From: D. Starner (email@example.com)
Date: Fri Feb 18 2005 - 14:39:21 CST
"Hans Aberg" writes:
> > That's not invariable; there are rare cases where capitalization alter
> > semantics. For example, Poles and poles are two different things. More
> > importantly, capitalization alters the meaning of the sentence and paragraph.
> It depends: If people cannot parse the sentence "he was a pole", or the
> sentence in all-caps "HE WAS A POLE".
Try "the pole fell down." or "THE POLE FELL DOWN." versus "The Pole fell down."
In any case, it doesn't matter; people can frequently parse sentences without
vowels, ro wth the wordsmisspelled.
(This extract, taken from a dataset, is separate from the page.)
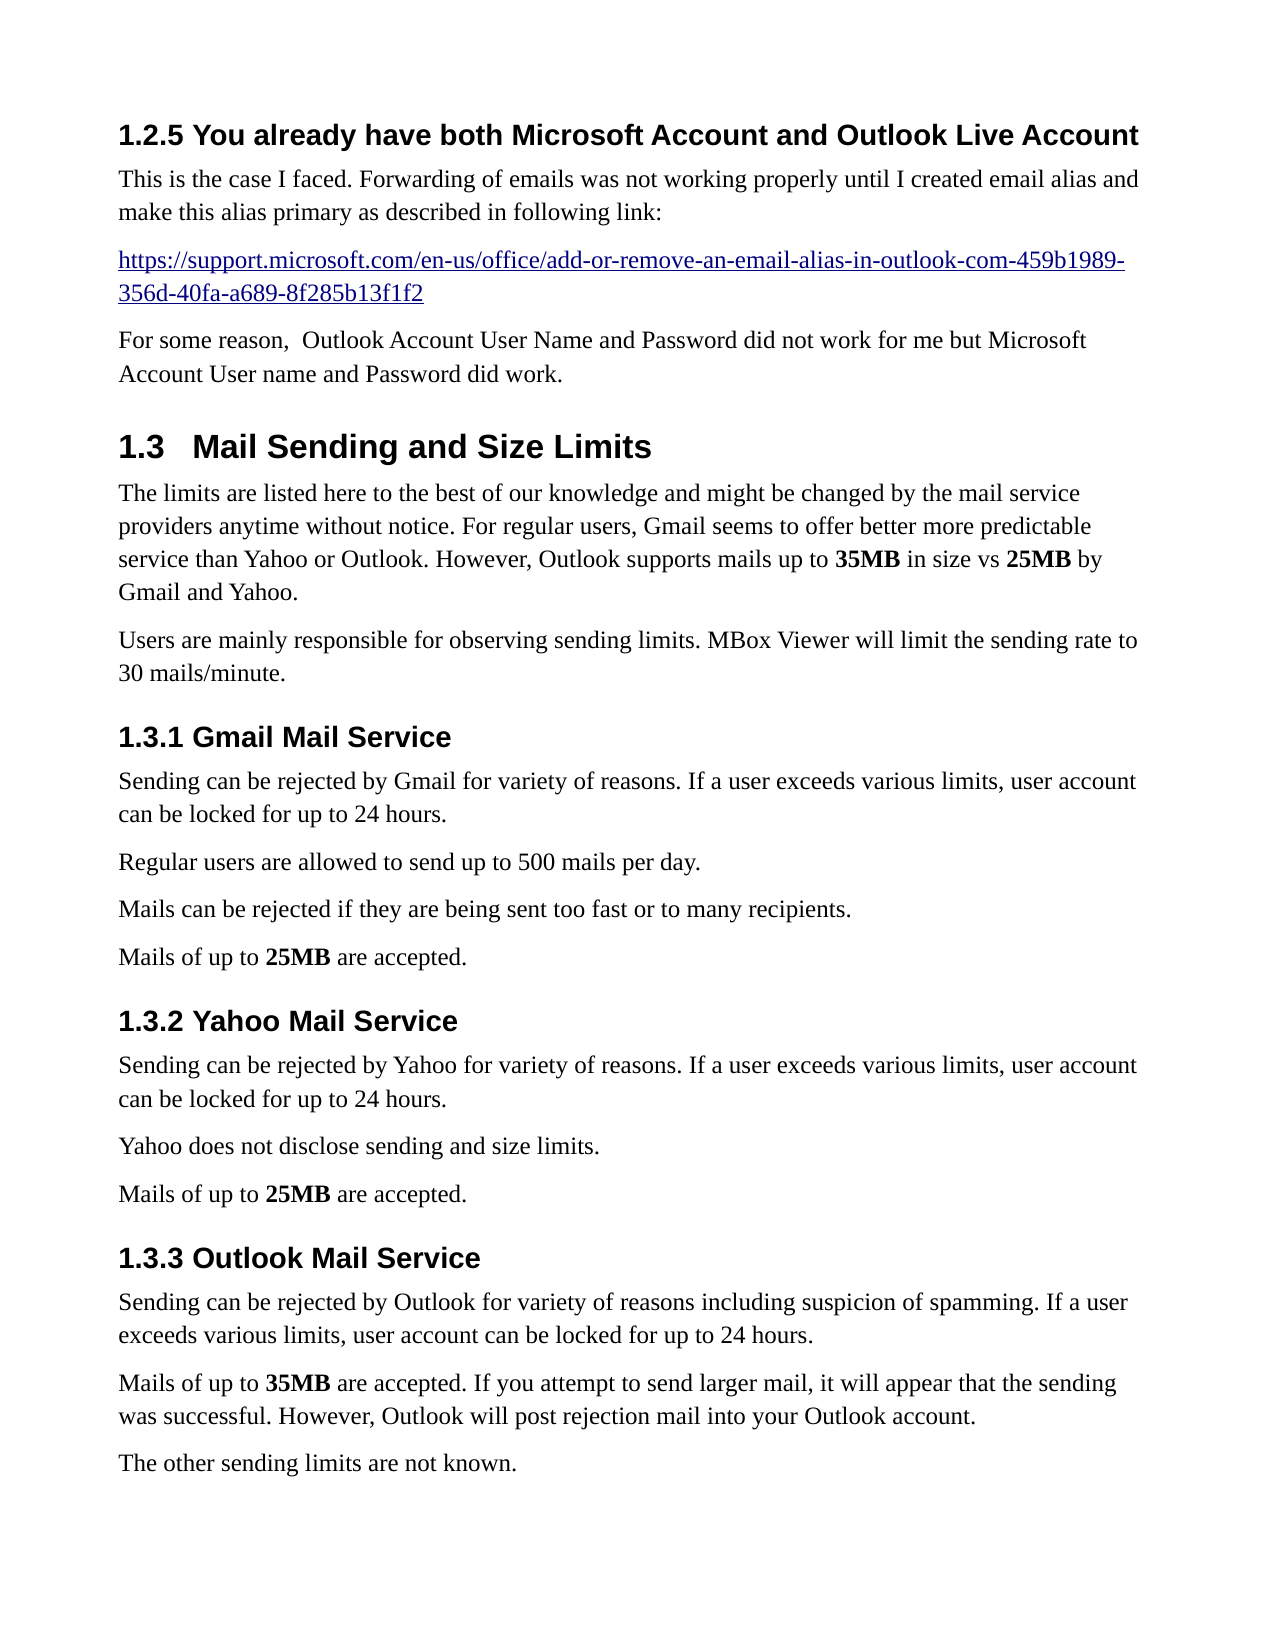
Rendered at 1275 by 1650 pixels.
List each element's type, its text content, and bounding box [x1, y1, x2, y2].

That doesn't mean that those elements don't
> There seems to be at two principles involved: The semantic and the graphic.
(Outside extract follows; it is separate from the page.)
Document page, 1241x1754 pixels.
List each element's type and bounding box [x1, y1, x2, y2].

> If drawn to its logical end, one should perhaps have at least two character
> sets, one for the correct semantic representation, and another, for enabling
> a correct graphic representation.
I think it more accurately reveals that your analysis isn't useful. When
you start coming up with a lot of extra complexity, you're doing it wrong.
Heading down your direction would involve replacing all the words with logograms;
after all, honor versus honour versus honur really doesn't matter. Why identify
pH as mathematical and chemical letters, missing the real semantic meaning, in
exchange for etymological analysis of questionable real world accuracy?